Directions for this task. Determine the number of lines in these entries that hold the word "down". Give the number and nothing more.

Dataset.
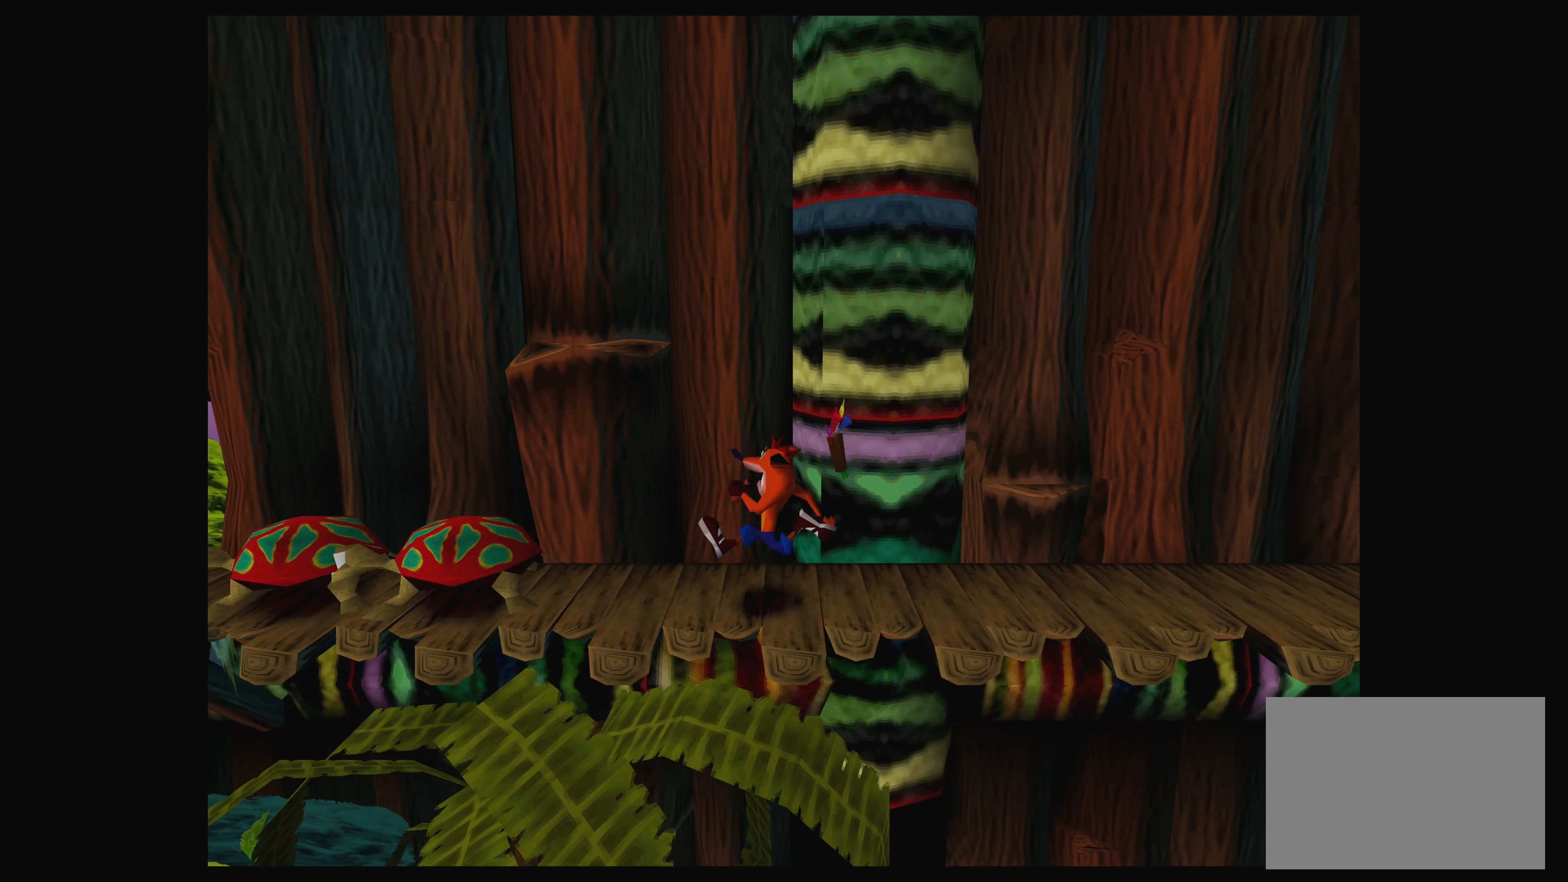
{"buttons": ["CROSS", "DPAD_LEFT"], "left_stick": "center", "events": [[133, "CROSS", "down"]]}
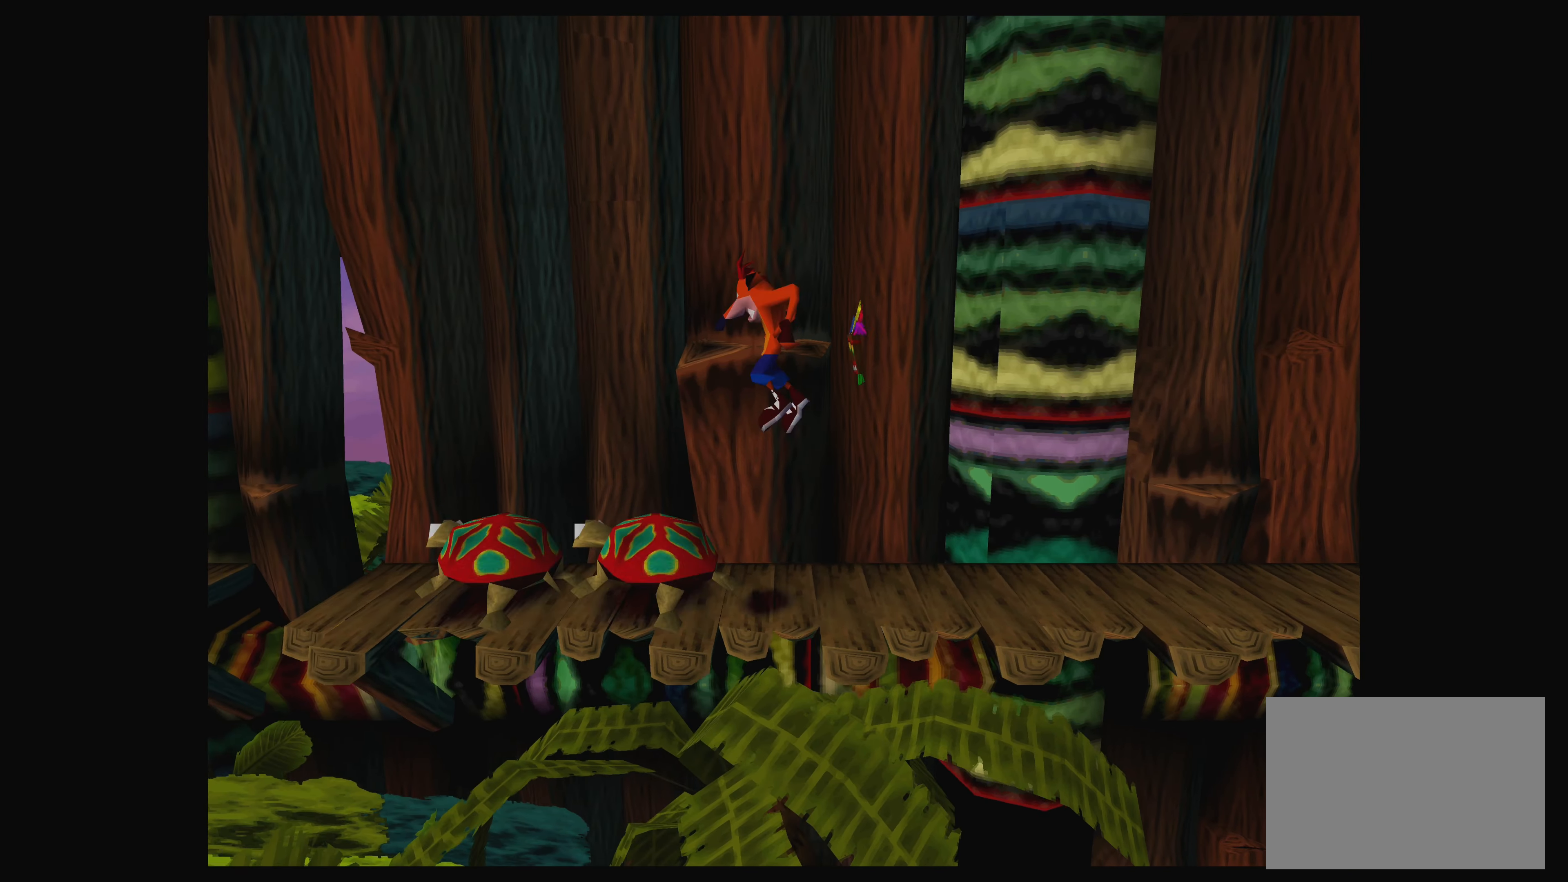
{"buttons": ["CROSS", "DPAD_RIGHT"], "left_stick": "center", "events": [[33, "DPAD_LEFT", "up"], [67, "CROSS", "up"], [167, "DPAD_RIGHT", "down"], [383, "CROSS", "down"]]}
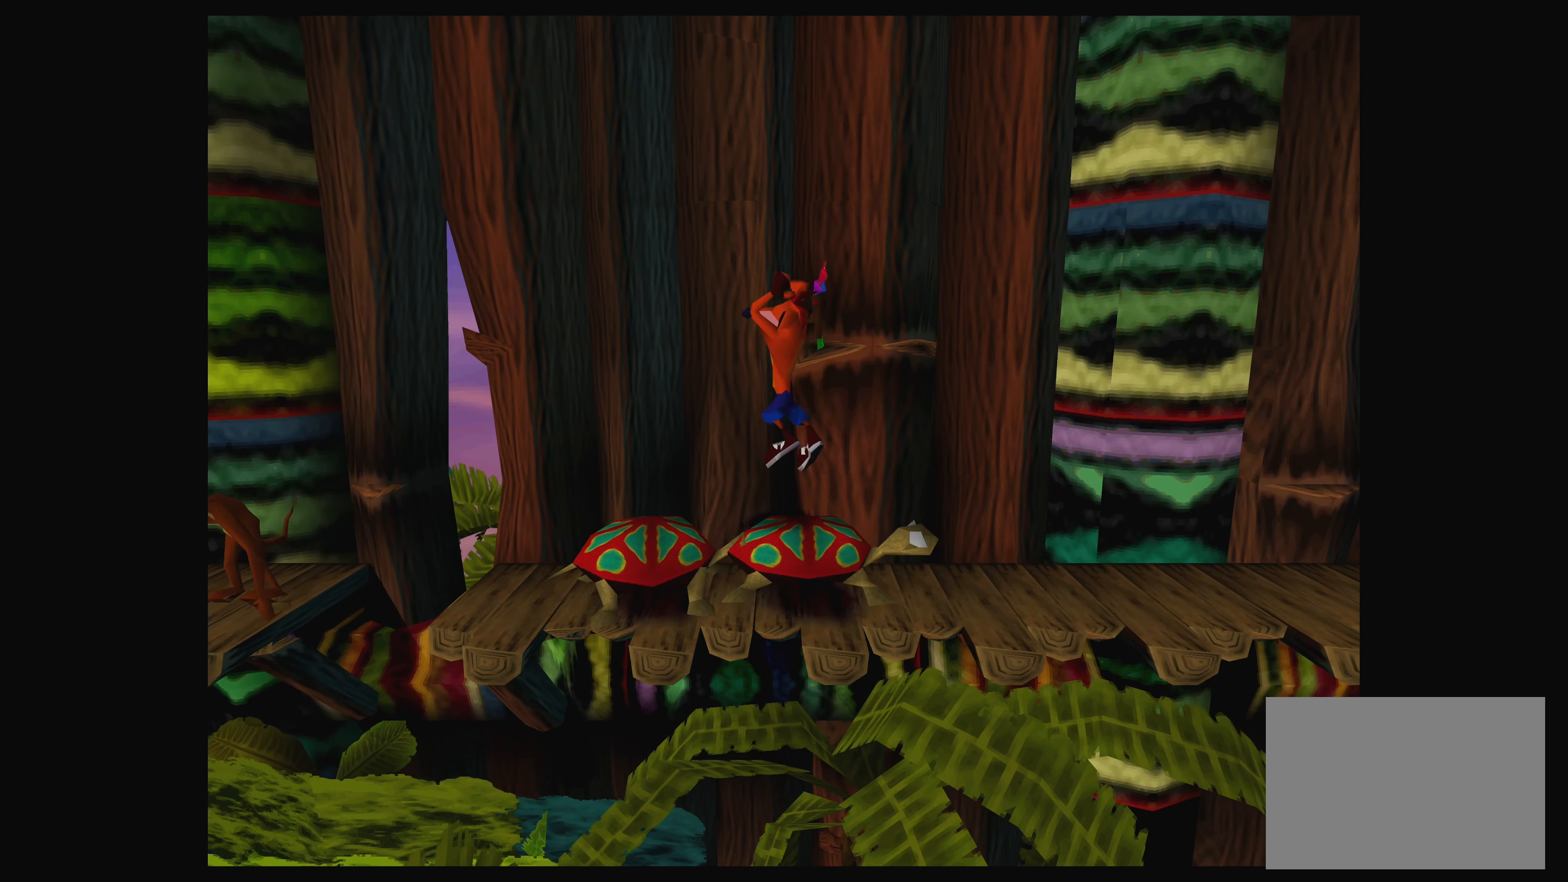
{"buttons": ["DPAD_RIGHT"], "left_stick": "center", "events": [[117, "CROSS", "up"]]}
* * *
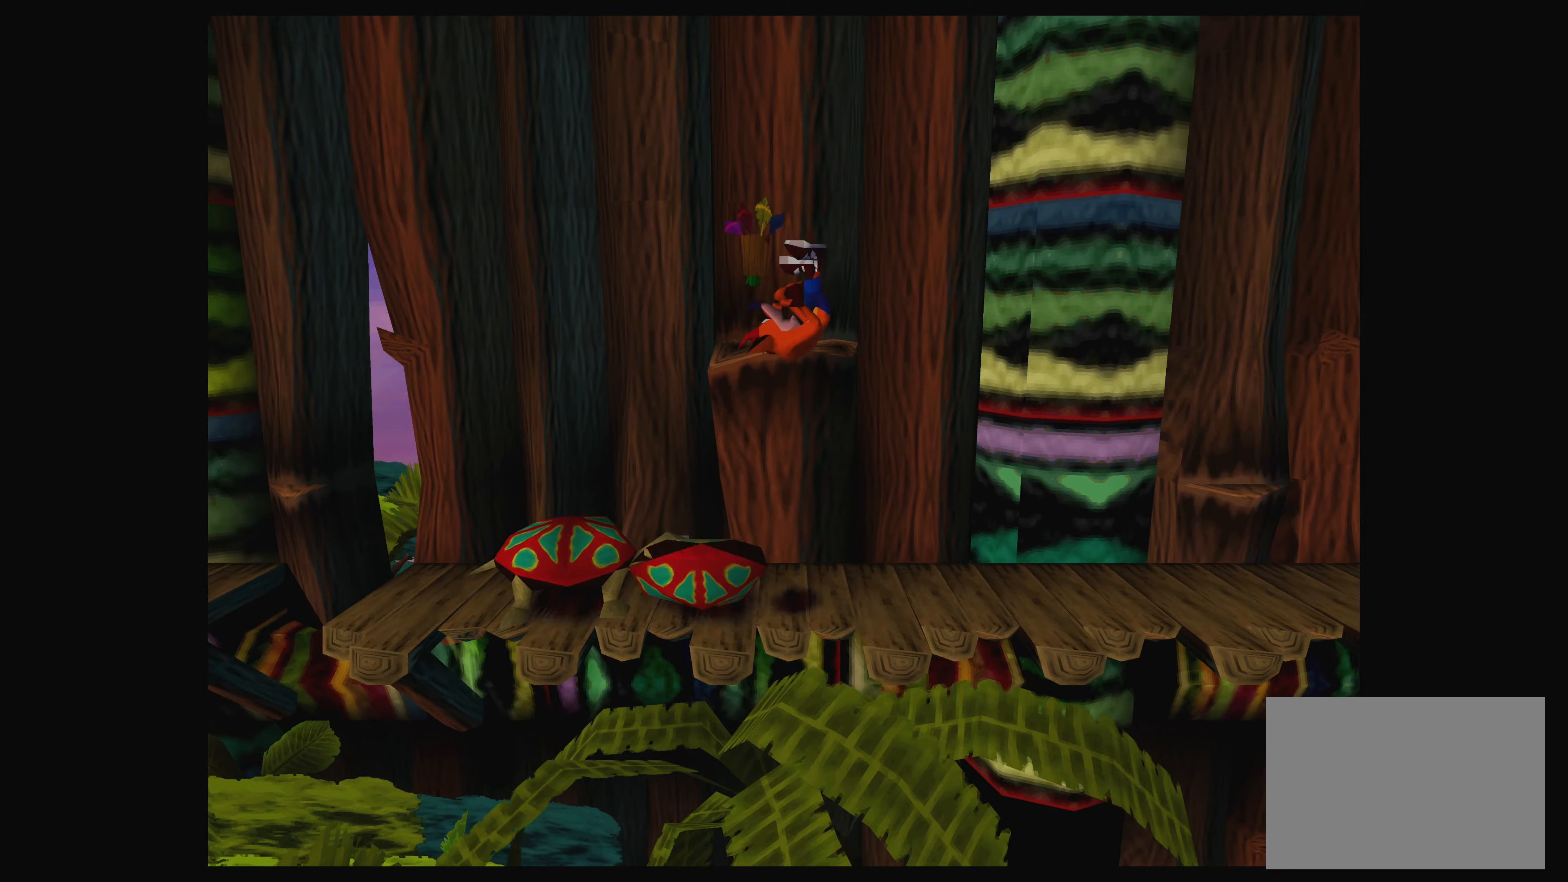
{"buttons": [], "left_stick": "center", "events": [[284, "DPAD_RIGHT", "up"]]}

Output for this task. 2